Unfair prejudice petitions are a means for minority shareholders to seek redress against a shareholder said to be in control of the company, on the basis that the latter has caused the company’s affairs to be conducted in a manner that is unfairly prejudicial to their interests as minority shareholders. Since such petitions do not involve claims against the company itself, the company is just a nominal party and should not ordinarily participate or expend its funds in a partisan way in those proceedings.
Recently, this position was reiterated in the case of Glory Sky Asia Limited & Ors v Koo Kam Pui & Anor  HKCFI 1849 in which the Court of First Instance stated that the Court’s starting point is a “rebuttable distaste” for a company’s participation in unfair prejudice proceedings and “initial scepticism” as to its necessity or expediency. In considering whether the Company’s participation and expenditure is proper, the test is whether it is “necessary” or “expedient in the interests of the company as a whole“. The onus would be on the company to satisfy the Court with evidence of the necessity or expedience and is no doubt a heavy one.
In this case, the company concerned (the “Company“) sought to participate in an unfair prejudice petition on the basis that the Petitioners made certain allegations against the Company, including that the Company failed to (i) reinstate the Petitioners’ directorships, (ii) provide access to documents required for the Petitioners to jointly manage the Company, and (iii) provide audited accounts and reports, all in breach of the Company’s constitutional documents and shareholders’ agreement.
The Court held that the Company had not discharged the heavy onus of showing its past or future participation and expenditure in the petition was necessary or expedient in the interests of the Company as a whole, citing the following reasons:
- The Court disagreed that there were freestanding allegations of wrongdoing made against the Company, noting that the reality of the position was that the complaints of the Petitioners were first and foremost against the single largest shareholder of the Company (i.e. the 1st Respondent in this case), which had resulted in the corollary decisions and acts of the Company.
- Importantly, it was also not demonstrated on the evidence in what ways the Company had a separate and independent position from the single largest shareholder so as to justify its active participation in the proceedings.
- In particular, although there were other shareholders holding over 60% of the total shareholding, they had not come forward to state on oath that they had taken the independent and considered view that it was necessary or expedient for the Company to defend the proceedings by actively participating in the Petition and their reasons for taking that view.
- The fact that there was an alternative claim for a buy-out Order against the Company (as is usual in unfair prejudice petitions) and/or other relief sought against it, could not justify the Company’s active participation in the proceedings.

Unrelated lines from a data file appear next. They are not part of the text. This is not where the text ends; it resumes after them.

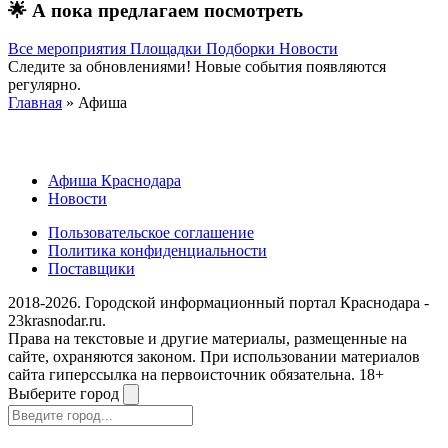
🌟
А пока предлагаем посмотреть
Все мероприятия
Площадки
Подборки
Новости
Следите за обновлениями! Новые события появляются
регулярно.
Главная
» Афиша
Афиша Краснодара
Новости
Пользовательское соглашение
Политика конфиденциальности
Поставщики
2018-2026. Городской информационный портал Краснодара -
23krasnodar.ru.
Права на текстовые и другие материалы, размещенные на
сайте, охраняются законом. При использовании материалов
сайта гиперссылка на первоисточник обязательна. 18+
Выберите город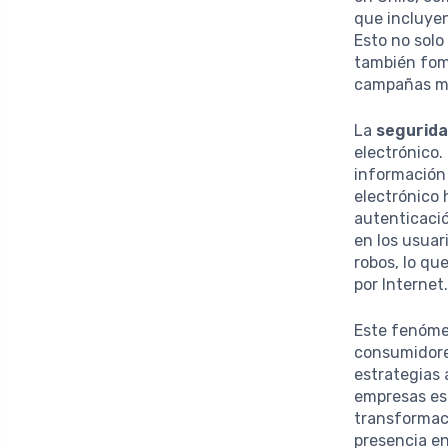
que incluyen
Esto no solo
también fom
campañas má
La
segurid
electrónico.
información 
electrónico
autenticació
en los usuar
robos, lo qu
por Internet
Este fenóme
consumidore
estrategias 
empresas es
transformaci
presencia en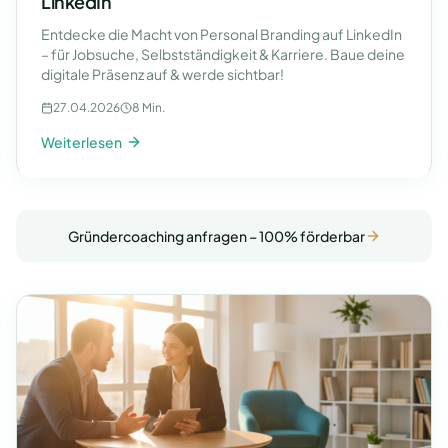
LinkedIn
Entdecke die Macht von Personal Branding auf LinkedIn
– für Jobsuche, Selbstständigkeit & Karriere. Baue deine
digitale Präsenz auf & werde sichtbar!
27.04.2026
8 Min.
Weiterlesen
Gründercoaching anfragen – 100% förderbar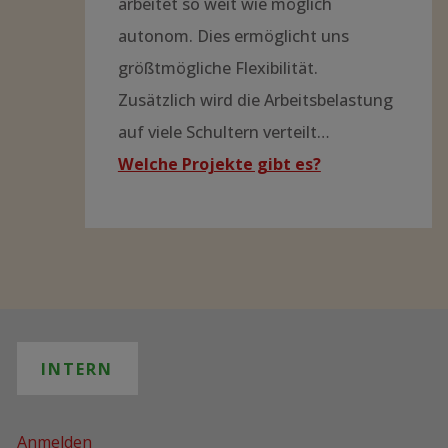
arbeitet so weit wie möglich
autonom. Dies ermöglicht uns
größtmögliche Flexibilität.
Zusätzlich wird die Arbeitsbelastung
auf viele Schultern verteilt…
Welche Projekte gibt es?
INTERN
Anmelden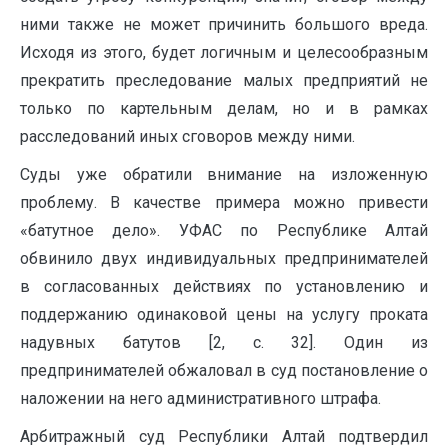
ними также не может причинить большого вреда.
Исходя из этого, будет логичным и целесообразным
прекратить преследование малых предприятий не
только по картельным делам, но и в рамках
расследований иных сговоров между ними.
Суды уже обратили внимание на изложенную
проблему. В качестве примера можно привести
«батутное дело». УФАС по Республике Алтай
обвинило двух индивидуальных предпринимателей
в согласованных действиях по установлению и
поддержанию одинаковой цены на услугу проката
надувных батутов [2, c. 32]. Один из
предпринимателей обжаловал в суд постановление о
наложении на него административного штрафа.
Арбитражный суд Республики Алтай подтвердил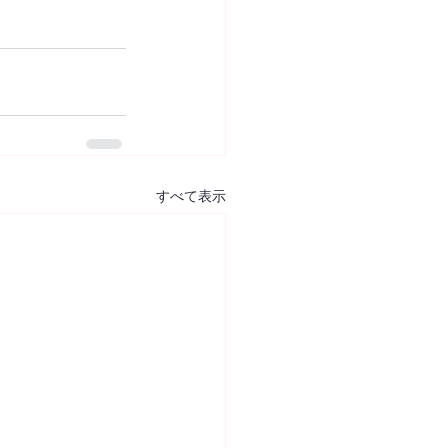
すべて表示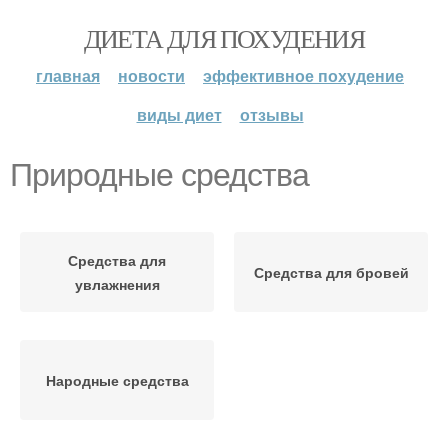
ДИЕТА ДЛЯ ПОХУДЕНИЯ
главная
новости
эффективное похудение
виды диет
отзывы
Природные средства
Средства для
Средства для бровей
увлажнения
Народные средства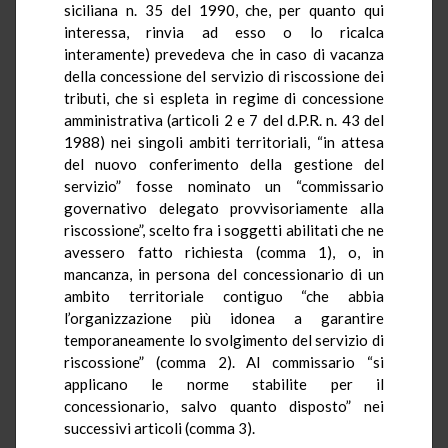
siciliana n. 35 del 1990, che, per quanto qui
interessa, rinvia ad esso o lo ricalca
interamente) prevedeva che in caso di vacanza
della concessione del servizio di riscossione dei
tributi, che si espleta in regime di concessione
amministrativa (articoli 2 e 7 del d.P.R. n. 43 del
1988) nei singoli ambiti territoriali, “in attesa
del nuovo conferimento della gestione del
servizio” fosse nominato un “commissario
governativo delegato provvisoriamente alla
riscossione”, scelto fra i soggetti abilitati che ne
avessero fatto richiesta (comma 1), o, in
mancanza, in persona del concessionario di un
ambito territoriale contiguo “che abbia
l’organizzazione più idonea a garantire
temporaneamente lo svolgimento del servizio di
riscossione” (comma 2). Al commissario “si
applicano le norme stabilite per il
concessionario, salvo quanto disposto” nei
successivi articoli (comma 3).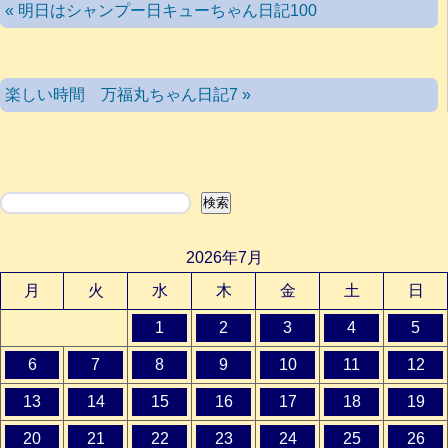
« 明日はシャンプー日キューちゃん日記100
楽しい時間 万福丸ちゃん日記7 »
検索
検索
2026年7月
月
火
水
木
金
土
日
1
2
3
4
5
6
7
8
9
10
11
12
13
14
15
16
17
18
19
20
21
22
23
24
25
26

This decision confirms that unfair prejudice petitions are first and foremost a fight between shareholders of a company and any intended active participation by the company must satisfy the test of its participation being “necessary” or “expedient in the interests of the company as a whole”. Companies should also not lose sight that a company’s funds should generally be spent to promote the interests of the company as a whole, and not for partisan support of such disputes or proceedings.